_QUOTED TEXT_:
↓
I was content that I had produced a winning application. It seemed to tick all the right boxes and produce all the right answers. I waited weeks to hear the results of my application and on Friday 1st August I found out that I was unsuccessful. The reason being, I didn’t produce enough information on being a mentor and how I have helped myself improve within an organisation. What a joke! Alhamdula, the job was not meant for me as Allah has better plans for me.

A year ago, my attitude to this would have been I’m a failure or I should have got the job. It didn’t enter my psyche that Allah knows what is best for me. Something that we see is good maybe bad for us and something we see as bad maybe good for us. It’s a matter of putting things in Allah’s hands. I also believe that the feedback I received was not constructive in the sense that if there were valid problems with my application and areas I could have improved then they should have said so. However, it was like finding a needle in a haystack with all that unnecessary feedback. All I was reminded of was how articulate my application was but that didn’t really answer my question of how could I improve?

I suppose in light of all of this I’m happy that I received some positive feedback as I still have the determination to continue to find opportunities to climb the civil service ladder. I’ve decided not to complete my Law degree, as I would be doing it for all the wrong reasons. Alhamdulliah, I believe that this decision is right for me and I m slowly become content with it. Plus an added bonus to this decision is that my stomach pains have become less frequent since I made this decision!!
↑
_ROWS_:
↓
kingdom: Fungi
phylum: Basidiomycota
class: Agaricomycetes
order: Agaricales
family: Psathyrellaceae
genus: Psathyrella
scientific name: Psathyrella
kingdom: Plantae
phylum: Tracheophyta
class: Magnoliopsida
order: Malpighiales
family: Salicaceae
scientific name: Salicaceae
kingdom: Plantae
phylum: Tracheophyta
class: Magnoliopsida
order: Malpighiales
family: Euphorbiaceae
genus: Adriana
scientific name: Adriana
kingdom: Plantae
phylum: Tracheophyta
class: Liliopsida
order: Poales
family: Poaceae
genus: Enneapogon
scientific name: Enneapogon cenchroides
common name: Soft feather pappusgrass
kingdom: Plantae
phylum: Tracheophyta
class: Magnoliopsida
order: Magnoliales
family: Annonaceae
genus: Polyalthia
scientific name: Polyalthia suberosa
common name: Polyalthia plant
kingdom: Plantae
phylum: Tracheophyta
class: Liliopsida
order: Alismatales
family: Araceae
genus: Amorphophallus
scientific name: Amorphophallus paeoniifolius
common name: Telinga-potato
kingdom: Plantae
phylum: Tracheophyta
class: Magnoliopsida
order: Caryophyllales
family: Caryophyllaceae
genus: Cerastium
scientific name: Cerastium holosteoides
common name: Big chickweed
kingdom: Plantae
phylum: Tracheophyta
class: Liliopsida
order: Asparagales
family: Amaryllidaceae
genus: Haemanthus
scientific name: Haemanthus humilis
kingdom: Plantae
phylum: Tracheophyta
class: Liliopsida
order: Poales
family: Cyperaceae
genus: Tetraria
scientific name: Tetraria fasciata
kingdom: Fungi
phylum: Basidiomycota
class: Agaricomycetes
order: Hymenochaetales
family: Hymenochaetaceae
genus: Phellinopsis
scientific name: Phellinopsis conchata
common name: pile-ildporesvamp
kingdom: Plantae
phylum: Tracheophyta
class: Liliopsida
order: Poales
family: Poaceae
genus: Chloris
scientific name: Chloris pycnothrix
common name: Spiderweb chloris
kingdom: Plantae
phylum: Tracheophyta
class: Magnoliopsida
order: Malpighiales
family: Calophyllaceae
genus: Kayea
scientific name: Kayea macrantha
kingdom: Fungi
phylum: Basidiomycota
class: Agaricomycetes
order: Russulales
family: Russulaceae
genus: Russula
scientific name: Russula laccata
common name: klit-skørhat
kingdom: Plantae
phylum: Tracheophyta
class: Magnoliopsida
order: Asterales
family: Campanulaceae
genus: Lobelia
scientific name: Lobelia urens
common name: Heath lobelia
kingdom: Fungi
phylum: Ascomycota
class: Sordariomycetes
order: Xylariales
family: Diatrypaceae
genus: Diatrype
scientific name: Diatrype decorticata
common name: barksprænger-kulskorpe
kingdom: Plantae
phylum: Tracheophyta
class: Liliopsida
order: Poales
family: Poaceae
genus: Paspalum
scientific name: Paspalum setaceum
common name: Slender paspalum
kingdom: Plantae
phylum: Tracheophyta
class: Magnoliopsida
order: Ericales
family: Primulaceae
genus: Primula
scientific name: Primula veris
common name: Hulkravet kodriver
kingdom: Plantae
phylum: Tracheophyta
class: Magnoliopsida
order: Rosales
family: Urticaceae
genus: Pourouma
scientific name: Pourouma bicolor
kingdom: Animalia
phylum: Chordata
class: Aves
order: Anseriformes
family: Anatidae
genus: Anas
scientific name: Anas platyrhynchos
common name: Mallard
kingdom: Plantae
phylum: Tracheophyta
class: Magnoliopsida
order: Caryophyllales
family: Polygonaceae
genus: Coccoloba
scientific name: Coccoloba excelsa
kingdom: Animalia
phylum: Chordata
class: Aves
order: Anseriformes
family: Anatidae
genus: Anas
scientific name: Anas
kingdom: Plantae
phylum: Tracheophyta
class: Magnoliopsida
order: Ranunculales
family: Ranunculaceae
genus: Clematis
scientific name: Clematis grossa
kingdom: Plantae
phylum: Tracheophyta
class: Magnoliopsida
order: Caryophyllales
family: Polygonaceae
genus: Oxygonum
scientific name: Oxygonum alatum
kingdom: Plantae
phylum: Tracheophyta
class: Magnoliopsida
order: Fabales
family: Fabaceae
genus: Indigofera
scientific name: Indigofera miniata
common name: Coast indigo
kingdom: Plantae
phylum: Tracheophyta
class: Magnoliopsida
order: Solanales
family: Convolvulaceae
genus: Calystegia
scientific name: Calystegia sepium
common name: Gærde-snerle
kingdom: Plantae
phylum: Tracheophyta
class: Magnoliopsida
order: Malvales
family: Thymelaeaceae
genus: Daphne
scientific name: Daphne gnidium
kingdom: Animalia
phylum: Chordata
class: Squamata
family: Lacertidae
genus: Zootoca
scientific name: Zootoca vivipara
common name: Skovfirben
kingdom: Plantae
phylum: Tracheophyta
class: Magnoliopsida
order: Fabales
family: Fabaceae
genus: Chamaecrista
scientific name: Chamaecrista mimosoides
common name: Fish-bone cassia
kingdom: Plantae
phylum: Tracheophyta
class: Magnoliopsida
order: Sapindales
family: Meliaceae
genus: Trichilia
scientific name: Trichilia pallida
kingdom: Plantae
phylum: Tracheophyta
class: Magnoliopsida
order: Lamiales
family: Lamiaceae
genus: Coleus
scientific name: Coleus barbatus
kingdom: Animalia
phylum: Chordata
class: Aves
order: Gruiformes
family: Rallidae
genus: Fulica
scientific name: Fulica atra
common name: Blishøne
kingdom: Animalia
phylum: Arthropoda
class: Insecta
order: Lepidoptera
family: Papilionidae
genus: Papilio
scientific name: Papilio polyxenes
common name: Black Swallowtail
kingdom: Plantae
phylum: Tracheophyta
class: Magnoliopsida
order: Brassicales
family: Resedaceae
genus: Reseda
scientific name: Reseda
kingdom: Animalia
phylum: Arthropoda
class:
↑
_WHAT YOU SHOULD DO_: Write out word for word the part of the post about the unsuccessful job application above, starting with "I suppose in" and going on through "made this decision!!".

_RESPONSE TO THIS TASK_:
I suppose in light of all of this I’m happy that I received some positive feedback as I still have the determination to continue to find opportunities to climb the civil service ladder. I’ve decided not to complete my Law degree, as I would be doing it for all the wrong reasons. Alhamdulliah, I believe that this decision is right for me and I m slowly become content with it. Plus an added bonus to this decision is that my stomach pains have become less frequent since I made this decision!!